▶ **SELECTED PASSAGE**
================================

Legendary Soviet pianist Elisabeth Leonskaja finds fresh perspectives on well-loved music, including Schubert and Brahms.
Quite simply a titan of the keyboard, Elizabeth Leonskaja is one of the most widely respected pianists performing today. She comes from an eminent lineage of Soviet players and, early in her career, famously performed regularly alongside her legendary colleague, Sviatoslav Richter. Her performances are steeped in decades of thought and experience. They glow with authority and integrity, yet Leonskaja also brings the thrill of rediscovery to her concerts, finding fresh new perspectives on even much-loved music – and often challenging preconceptions in the process.
She begins her International Festival recital with Schubert’s gently lyrical Allegretto in E flat, though menace and drama are never far from its calm surface. Schoenberg’s Six Little Piano Pieces are remarkable miniatures of intensely concentrated expression.

================================

▶ **DATA EXTRACT**
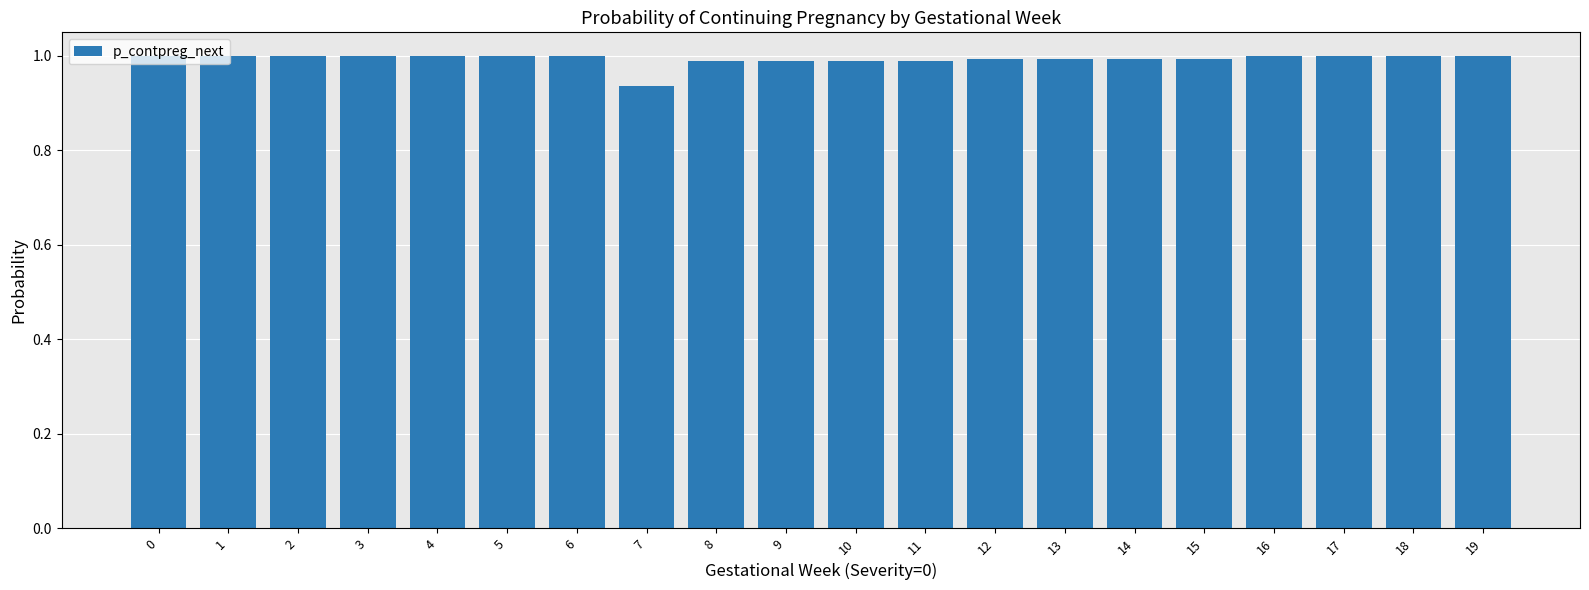

What is the greatest value displayed?

1.0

================================

▶ **TO-DO ITEM**
From the text about the pianist Elisabeth Leonskaja, extract word for word the part that begins with the words containing "Quite simply a" and ends with "intensely concentrated expression.".

▶ **SOLUTION TO THE EXERCISE**
Quite simply a titan of the keyboard, Elizabeth Leonskaja is one of the most widely respected pianists performing today. She comes from an eminent lineage of Soviet players and, early in her career, famously performed regularly alongside her legendary colleague, Sviatoslav Richter. Her performances are steeped in decades of thought and experience. They glow with authority and integrity, yet Leonskaja also brings the thrill of rediscovery to her concerts, finding fresh new perspectives on even much-loved music – and often challenging preconceptions in the process.
She begins her International Festival recital with Schubert’s gently lyrical Allegretto in E flat, though menace and drama are never far from its calm surface. Schoenberg’s Six Little Piano Pieces are remarkable miniatures of intensely concentrated expression.